Russia reportedly made an unsuccessful appeal to the United Nations (UN) following their suspension from last month's Rio 2016 Paralympic Games.

According to the Sputnik news agency, a letter was sent by a Russian politician to the chair of the UN's Committee on the Rights of Persons with Disabilities, Maria Soledad Cisternas Reyes of Chile, urging them to intervene and investigate the blanket ban on Paralympians from the world's largest nation.

The UN panel refused to do so, however, reportedly answering that it could not reconsider decisions of organisations such as the International Paralympic Committee (IPC).

"That is an informal and incorrect answer," Russia's Civic Committee for Family, Children and Motherhood chair Diana Gurtskaya, who claims to have sent the letter, told Sputnik.

"We are taking as a premise that concrete member states of the IPC have roughly violated the direct ban on discrimination on the basis of disability.

"These countries are members of the UN Convention on the Rights of Persons with Disabilities and their actions must be assessed by the United Nations' supervisory body. 

"We will seek justice with the help of the Russian Foreign Ministry and our representatives in the United Nations."

Sir Philip Craven (left, alongside Russian President Vladimir Putin at Sochi 2014), claimed Russia is still
Sir Philip Craven (left, alongside Russian President Vladimir Putin at Sochi 2014), claimed Russia is still "not cooperating" with the IPC in a prank phone call published this month ©Getty Images

Russia's membership of the IPC remains suspended in the wake of Richard McLaren’s damning report, which alleged the presence of a state-sponsored doping scheme at a number of major events, including the 2014 Winter Olympics and Paralympics in Sochi.

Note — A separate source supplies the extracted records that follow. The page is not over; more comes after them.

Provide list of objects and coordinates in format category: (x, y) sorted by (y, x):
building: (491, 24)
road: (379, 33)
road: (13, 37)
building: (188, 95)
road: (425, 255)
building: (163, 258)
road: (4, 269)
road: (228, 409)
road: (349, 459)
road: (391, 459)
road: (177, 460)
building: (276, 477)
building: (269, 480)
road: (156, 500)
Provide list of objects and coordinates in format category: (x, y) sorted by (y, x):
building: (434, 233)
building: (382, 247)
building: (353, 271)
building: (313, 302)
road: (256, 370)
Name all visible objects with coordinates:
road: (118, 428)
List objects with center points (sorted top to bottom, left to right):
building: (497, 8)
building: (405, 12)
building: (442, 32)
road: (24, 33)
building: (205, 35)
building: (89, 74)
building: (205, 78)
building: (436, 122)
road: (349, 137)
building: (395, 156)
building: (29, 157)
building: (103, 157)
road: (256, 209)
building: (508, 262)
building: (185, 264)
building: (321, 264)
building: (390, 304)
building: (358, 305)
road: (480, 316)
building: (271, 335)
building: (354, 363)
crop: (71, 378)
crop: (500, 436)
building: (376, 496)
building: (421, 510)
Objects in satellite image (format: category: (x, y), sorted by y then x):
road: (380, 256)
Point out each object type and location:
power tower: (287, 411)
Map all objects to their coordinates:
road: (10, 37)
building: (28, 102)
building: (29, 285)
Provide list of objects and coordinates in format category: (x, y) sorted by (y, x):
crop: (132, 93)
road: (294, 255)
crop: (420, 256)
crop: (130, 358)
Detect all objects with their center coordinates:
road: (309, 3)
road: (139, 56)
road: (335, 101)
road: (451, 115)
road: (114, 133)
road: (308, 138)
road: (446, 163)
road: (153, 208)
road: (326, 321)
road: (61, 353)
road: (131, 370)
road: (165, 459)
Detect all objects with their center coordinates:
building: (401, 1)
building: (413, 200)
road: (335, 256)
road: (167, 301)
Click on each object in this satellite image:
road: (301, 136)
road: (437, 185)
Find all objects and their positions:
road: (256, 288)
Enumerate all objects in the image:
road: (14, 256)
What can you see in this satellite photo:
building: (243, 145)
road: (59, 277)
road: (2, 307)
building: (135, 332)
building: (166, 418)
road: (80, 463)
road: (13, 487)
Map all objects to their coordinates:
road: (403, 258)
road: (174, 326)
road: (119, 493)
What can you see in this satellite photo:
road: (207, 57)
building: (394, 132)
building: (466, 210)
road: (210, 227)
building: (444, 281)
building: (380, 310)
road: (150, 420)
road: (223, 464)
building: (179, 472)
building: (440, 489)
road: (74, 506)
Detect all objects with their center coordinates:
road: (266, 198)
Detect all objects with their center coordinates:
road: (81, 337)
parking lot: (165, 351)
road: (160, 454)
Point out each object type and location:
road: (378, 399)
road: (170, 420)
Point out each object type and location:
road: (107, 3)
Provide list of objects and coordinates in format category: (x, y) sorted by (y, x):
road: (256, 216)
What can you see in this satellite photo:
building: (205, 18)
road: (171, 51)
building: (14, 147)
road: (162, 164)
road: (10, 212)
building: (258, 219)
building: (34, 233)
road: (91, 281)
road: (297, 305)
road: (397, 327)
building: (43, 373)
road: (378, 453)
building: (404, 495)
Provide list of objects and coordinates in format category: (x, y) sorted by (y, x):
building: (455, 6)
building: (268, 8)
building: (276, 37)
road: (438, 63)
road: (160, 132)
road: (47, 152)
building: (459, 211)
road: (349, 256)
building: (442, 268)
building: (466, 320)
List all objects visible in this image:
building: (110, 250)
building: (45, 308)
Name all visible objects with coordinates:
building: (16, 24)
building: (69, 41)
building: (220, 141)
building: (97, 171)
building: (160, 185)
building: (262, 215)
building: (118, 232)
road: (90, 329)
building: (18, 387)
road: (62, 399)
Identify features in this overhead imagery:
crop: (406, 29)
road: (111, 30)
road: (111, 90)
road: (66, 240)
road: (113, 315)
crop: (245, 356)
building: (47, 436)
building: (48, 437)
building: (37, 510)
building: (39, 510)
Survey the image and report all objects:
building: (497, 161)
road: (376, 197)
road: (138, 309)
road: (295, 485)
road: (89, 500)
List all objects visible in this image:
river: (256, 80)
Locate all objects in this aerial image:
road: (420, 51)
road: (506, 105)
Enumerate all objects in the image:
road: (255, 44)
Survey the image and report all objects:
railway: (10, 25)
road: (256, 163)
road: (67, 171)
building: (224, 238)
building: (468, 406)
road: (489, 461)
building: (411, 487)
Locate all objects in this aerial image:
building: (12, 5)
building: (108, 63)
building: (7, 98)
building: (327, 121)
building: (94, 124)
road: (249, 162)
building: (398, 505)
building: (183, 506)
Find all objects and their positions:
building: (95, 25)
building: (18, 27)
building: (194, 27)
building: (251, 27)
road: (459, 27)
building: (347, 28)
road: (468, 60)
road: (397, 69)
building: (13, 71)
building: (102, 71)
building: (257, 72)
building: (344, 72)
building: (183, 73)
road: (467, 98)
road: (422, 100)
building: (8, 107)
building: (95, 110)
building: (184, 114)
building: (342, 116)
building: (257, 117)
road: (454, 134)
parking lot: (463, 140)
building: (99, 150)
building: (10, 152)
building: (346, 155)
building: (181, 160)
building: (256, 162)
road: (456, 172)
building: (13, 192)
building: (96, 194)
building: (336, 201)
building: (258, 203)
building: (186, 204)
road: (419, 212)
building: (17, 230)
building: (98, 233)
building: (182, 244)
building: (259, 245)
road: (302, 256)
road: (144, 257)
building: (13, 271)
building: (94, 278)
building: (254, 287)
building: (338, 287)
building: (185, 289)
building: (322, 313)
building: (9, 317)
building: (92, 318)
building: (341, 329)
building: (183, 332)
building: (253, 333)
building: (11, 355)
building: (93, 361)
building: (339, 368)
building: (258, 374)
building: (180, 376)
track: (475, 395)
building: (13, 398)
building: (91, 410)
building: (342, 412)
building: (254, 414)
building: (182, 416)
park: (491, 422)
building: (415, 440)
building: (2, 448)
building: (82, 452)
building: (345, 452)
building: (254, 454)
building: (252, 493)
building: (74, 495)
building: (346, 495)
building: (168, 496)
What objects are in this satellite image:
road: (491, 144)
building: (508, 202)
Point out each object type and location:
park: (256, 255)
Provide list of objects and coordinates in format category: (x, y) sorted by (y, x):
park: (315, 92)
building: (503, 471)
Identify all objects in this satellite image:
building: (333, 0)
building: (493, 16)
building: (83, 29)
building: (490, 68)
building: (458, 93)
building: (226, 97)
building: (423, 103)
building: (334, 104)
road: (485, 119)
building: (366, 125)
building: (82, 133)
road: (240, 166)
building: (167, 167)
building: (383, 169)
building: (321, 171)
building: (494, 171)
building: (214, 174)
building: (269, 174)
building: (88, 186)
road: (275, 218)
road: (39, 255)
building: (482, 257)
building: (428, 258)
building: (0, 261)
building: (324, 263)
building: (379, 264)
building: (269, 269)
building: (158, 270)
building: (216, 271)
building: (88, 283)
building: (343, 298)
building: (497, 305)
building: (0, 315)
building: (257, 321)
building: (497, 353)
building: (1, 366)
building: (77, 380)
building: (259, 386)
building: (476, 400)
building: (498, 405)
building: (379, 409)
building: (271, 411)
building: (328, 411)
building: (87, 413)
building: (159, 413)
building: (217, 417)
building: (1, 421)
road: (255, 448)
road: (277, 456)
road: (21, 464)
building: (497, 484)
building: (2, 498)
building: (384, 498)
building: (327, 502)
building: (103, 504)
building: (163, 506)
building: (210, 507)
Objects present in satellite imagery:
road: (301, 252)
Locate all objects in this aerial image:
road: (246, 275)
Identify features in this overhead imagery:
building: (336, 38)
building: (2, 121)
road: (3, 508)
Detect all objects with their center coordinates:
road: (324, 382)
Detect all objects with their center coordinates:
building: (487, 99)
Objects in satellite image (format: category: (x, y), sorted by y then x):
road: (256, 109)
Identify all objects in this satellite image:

IPC President Sir Philip Craven described the anti-doping system in Russia as "broken, corrupted and entirely compromised" when justifying the suspension, while accusing the Russian Government of "catastrophically failing" its athletes.

The ban, which withstood an appeal to the Court of Arbitration for Sport, has been fiercely criticised in Russia by figures from President Vladimir Putin downwards.

Sir Philip has since been implicated in a prank phone call - released by the RT television station in Russia -  in which he claimed the country was still "non-cooperating".

"The Russians are not cooperating at the moment," he was recorded as saying to a prankster, pretending to be 400 metres hurdling champion turned United States Anti-Doping Agency chair, Edwin Moses.

"They are on the surface, they may seem as if they are, but they are not.

"We will be dealing with them, in the way we have been dealing with them ever since this thing happened, which is correctly, which is legally but we won’t be dealing with them as if they were friends."

More revelations on Russian doping in Sochi are expected to be revealed by the McLaren Report by the end of this month.

insidethegames has contacted the United Nations' Human Rights Office for clarification on their response to the Russian request.